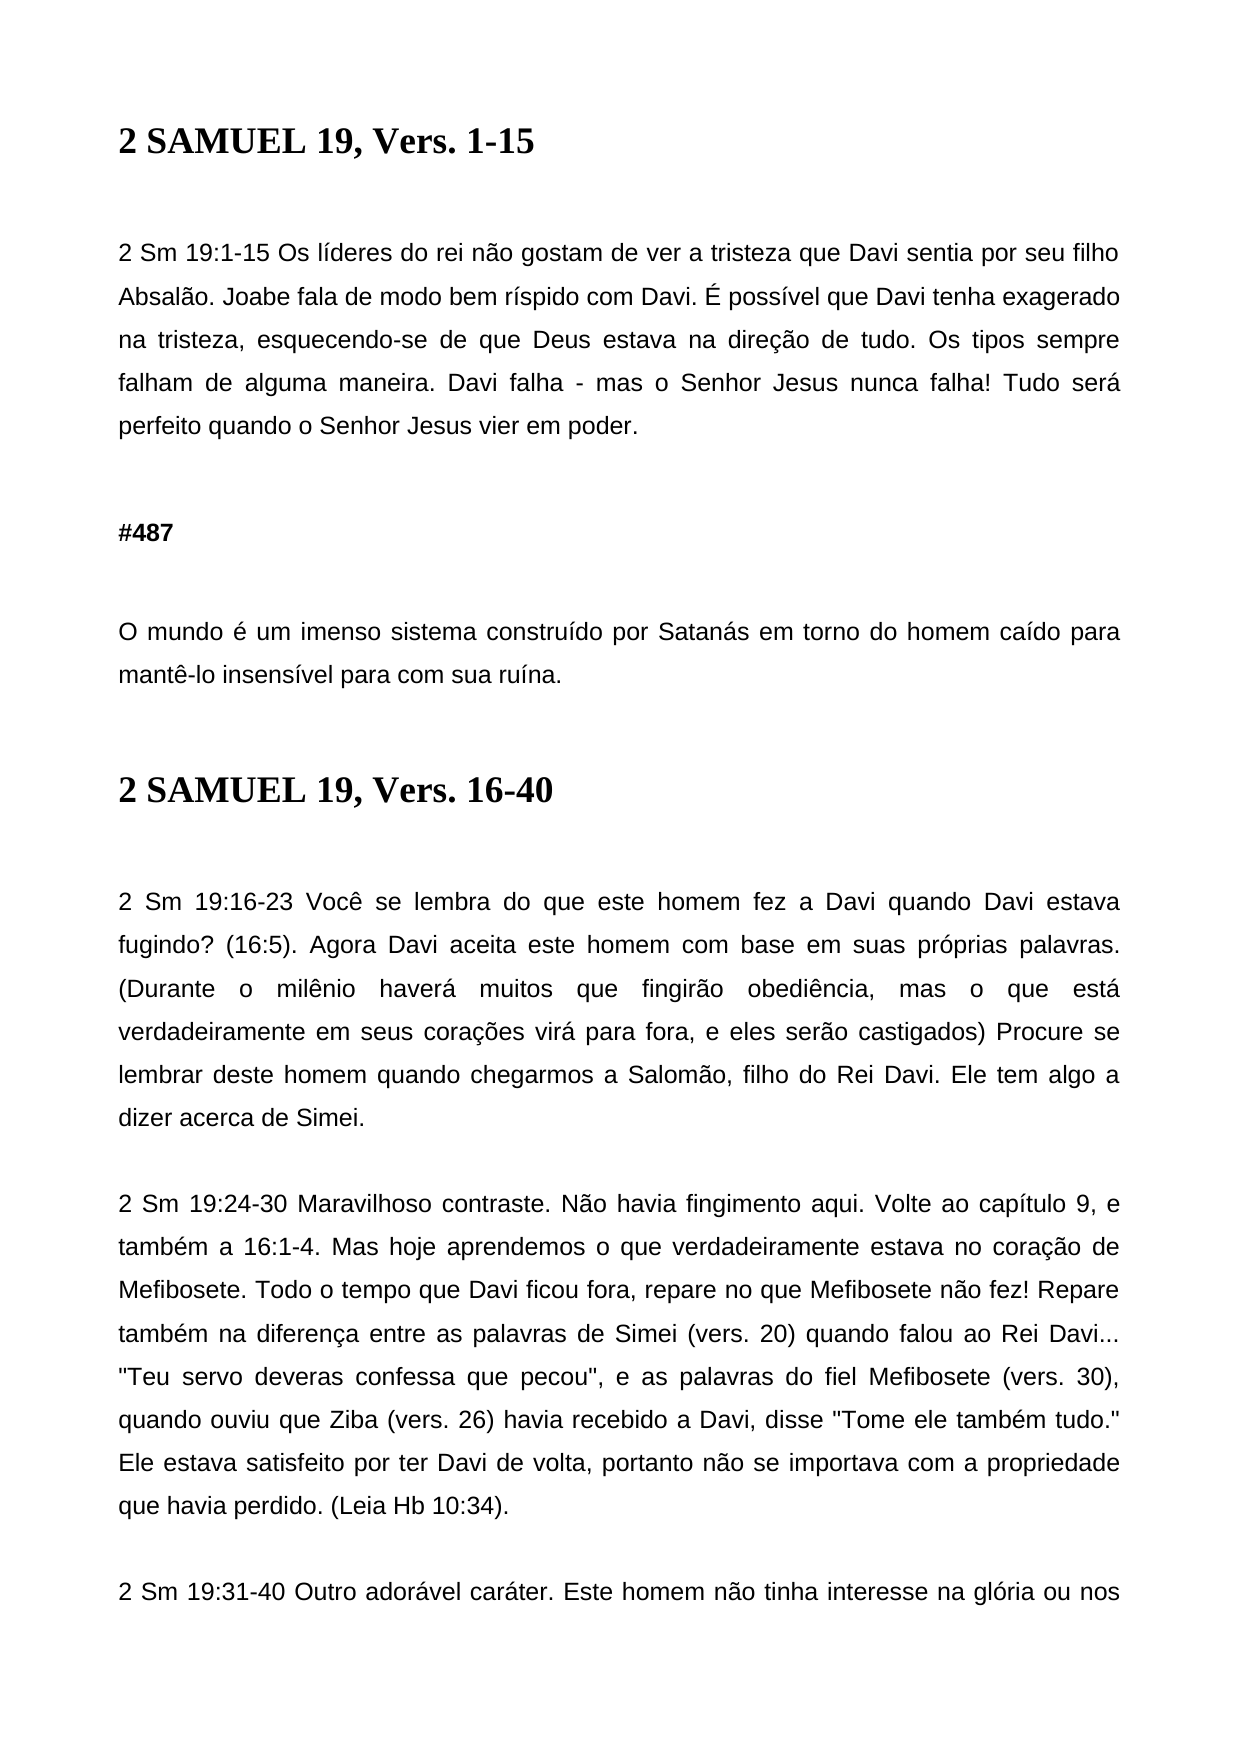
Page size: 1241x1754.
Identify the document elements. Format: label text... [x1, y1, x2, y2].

subtitle #487 [118, 518, 1122, 547]
text 2 Sm 19:16-23 Você se lembra do que este homem fez a Davi quando Davi estava fugindo? (16:5). Agora Davi aceita este homem com base em suas próprias palavras. (Durante o milênio haverá muitos que fingirão obediência, mas o que está verdadeiramente em seus corações virá para fora, e eles serão castigados) Procure se lembrar deste homem quando chegarmos a Salomão, filho do Rei Davi. Ele tem algo a dizer acerca de Simei. [118, 887, 1122, 1132]
text 2 Sm 19:31-40 Outro adorável caráter. Este homem não tinha interesse na glória ou nos [118, 1577, 1122, 1606]
text 2 Sm 19:24-30 Maravilhoso contraste. Não havia fingimento aqui. Volte ao capítulo 9, e também a 16:1-4. Mas hoje aprendemos o que verdadeiramente estava no coração de Mefibosete. Todo o tempo que Davi ficou fora, repare no que Mefibosete não fez! Repare também na diferença entre as palavras de Simei (vers. 20) quando falou ao Rei Davi... "Teu servo deveras confessa que pecou", e as palavras do fiel Mefibosete (vers. 30), quando ouviu que Ziba (vers. 26) havia recebido a Davi, disse "Tome ele também tudo." Ele estava satisfeito por ter Davi de volta, portanto não se importava com a propriedade que havia perdido. (Leia Hb 10:34). [118, 1189, 1122, 1520]
text O mundo é um imenso sistema construído por Satanás em torno do homem caído para mantê-lo insensível para com sua ruína. [118, 617, 1122, 689]
subtitle 2 SAMUEL 19, Vers. 16-40 [118, 767, 1122, 810]
subtitle 2 SAMUEL 19, Vers. 1-15 [118, 118, 1122, 161]
text 2 Sm 19:1-15 Os líderes do rei não gostam de ver a tristeza que Davi sentia por seu filho Absalão. Joabe fala de modo bem ríspido com Davi. É possível que Davi tenha exagerado na tristeza, esquecendo-se de que Deus estava na direção de tudo. Os tipos sempre falham de alguma maneira. Davi falha - mas o Senhor Jesus nunca falha! Tudo será perfeito quando o Senhor Jesus vier em poder. [118, 238, 1122, 440]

GOAL OF THE EXERCISE: Copy out the records above with "heading" in place of every "subtitle" and everything else unchanged. Leave the pictures out.

SOLUTION FOR THIS PROBLEM:
Page size: 1241x1754.
Identify the document elements. Format: label text... [x1, y1, x2, y2].

heading #487 [118, 518, 1122, 547]
text 2 Sm 19:16-23 Você se lembra do que este homem fez a Davi quando Davi estava fugindo? (16:5). Agora Davi aceita este homem com base em suas próprias palavras. (Durante o milênio haverá muitos que fingirão obediência, mas o que está verdadeiramente em seus corações virá para fora, e eles serão castigados) Procure se lembrar deste homem quando chegarmos a Salomão, filho do Rei Davi. Ele tem algo a dizer acerca de Simei. [118, 887, 1122, 1132]
text 2 Sm 19:31-40 Outro adorável caráter. Este homem não tinha interesse na glória ou nos [118, 1577, 1122, 1606]
text 2 Sm 19:24-30 Maravilhoso contraste. Não havia fingimento aqui. Volte ao capítulo 9, e também a 16:1-4. Mas hoje aprendemos o que verdadeiramente estava no coração de Mefibosete. Todo o tempo que Davi ficou fora, repare no que Mefibosete não fez! Repare também na diferença entre as palavras de Simei (vers. 20) quando falou ao Rei Davi... "Teu servo deveras confessa que pecou", e as palavras do fiel Mefibosete (vers. 30), quando ouviu que Ziba (vers. 26) havia recebido a Davi, disse "Tome ele também tudo." Ele estava satisfeito por ter Davi de volta, portanto não se importava com a propriedade que havia perdido. (Leia Hb 10:34). [118, 1189, 1122, 1520]
text O mundo é um imenso sistema construído por Satanás em torno do homem caído para mantê-lo insensível para com sua ruína. [118, 617, 1122, 689]
heading 2 SAMUEL 19, Vers. 16-40 [118, 767, 1122, 810]
heading 2 SAMUEL 19, Vers. 1-15 [118, 118, 1122, 161]
text 2 Sm 19:1-15 Os líderes do rei não gostam de ver a tristeza que Davi sentia por seu filho Absalão. Joabe fala de modo bem ríspido com Davi. É possível que Davi tenha exagerado na tristeza, esquecendo-se de que Deus estava na direção de tudo. Os tipos sempre falham de alguma maneira. Davi falha - mas o Senhor Jesus nunca falha! Tudo será perfeito quando o Senhor Jesus vier em poder. [118, 238, 1122, 440]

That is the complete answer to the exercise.